# TASK DETAILS
Copy the lines from the one containing "spezielle Zeltleuchten –" through the one containing "dem Dachzelt noch angenehmer machen. Wer", putting "Bequemlichkeit" wherever "Komfort" appears and changing nothing else in these entries.

┌──

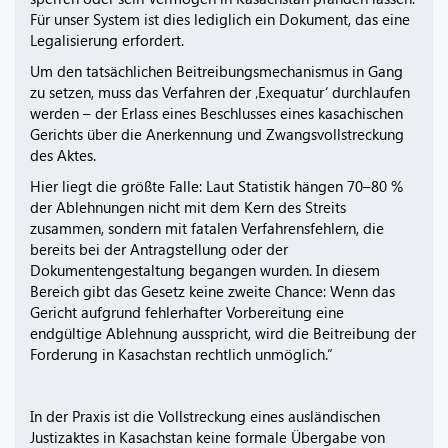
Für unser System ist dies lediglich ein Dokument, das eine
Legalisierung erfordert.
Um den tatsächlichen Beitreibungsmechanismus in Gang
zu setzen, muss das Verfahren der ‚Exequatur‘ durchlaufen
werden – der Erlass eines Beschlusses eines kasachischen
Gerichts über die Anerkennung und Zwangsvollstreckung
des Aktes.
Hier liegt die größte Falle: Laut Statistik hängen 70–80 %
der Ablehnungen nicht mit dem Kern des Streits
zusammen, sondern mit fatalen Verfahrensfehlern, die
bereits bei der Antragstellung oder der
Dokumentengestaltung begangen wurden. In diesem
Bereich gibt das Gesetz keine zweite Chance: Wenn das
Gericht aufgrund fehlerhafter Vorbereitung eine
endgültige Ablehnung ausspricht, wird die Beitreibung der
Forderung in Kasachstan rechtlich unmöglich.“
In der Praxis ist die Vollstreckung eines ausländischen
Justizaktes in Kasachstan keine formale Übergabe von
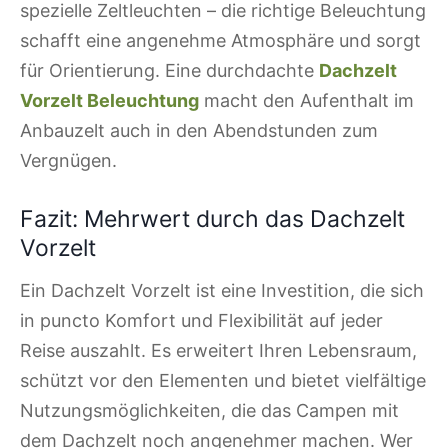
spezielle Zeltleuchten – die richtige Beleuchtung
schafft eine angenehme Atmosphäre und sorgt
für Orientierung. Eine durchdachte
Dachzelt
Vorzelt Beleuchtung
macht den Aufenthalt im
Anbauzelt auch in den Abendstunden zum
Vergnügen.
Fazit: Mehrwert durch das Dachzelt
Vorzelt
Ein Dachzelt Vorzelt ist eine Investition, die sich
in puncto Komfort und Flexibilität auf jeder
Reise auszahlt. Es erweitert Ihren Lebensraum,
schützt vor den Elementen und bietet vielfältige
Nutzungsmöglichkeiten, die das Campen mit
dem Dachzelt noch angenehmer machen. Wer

└──
┌──

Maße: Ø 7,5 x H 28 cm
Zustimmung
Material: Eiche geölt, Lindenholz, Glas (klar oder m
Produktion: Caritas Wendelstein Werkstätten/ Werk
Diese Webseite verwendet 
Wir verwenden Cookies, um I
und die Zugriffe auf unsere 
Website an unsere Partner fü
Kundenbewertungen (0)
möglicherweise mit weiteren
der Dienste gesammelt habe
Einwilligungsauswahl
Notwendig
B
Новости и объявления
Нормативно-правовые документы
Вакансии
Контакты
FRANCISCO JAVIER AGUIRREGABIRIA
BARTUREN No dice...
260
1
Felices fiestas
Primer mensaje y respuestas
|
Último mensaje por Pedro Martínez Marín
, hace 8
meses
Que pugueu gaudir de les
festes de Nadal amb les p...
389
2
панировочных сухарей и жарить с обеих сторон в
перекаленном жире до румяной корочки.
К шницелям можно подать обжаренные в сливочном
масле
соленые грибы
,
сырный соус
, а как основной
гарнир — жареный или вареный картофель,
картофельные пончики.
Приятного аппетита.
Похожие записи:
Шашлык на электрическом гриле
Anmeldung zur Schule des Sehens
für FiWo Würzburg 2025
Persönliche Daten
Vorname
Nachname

└──

# RESULT OF THIS EXERCISE
spezielle Zeltleuchten – die richtige Beleuchtung
schafft eine angenehme Atmosphäre und sorgt
für Orientierung. Eine durchdachte
Dachzelt
Vorzelt Beleuchtung
macht den Aufenthalt im
Anbauzelt auch in den Abendstunden zum
Vergnügen.
Fazit: Mehrwert durch das Dachzelt
Vorzelt
Ein Dachzelt Vorzelt ist eine Investition, die sich
in puncto Bequemlichkeit und Flexibilität auf jeder
Reise auszahlt. Es erweitert Ihren Lebensraum,
schützt vor den Elementen und bietet vielfältige
Nutzungsmöglichkeiten, die das Campen mit
dem Dachzelt noch angenehmer machen. Wer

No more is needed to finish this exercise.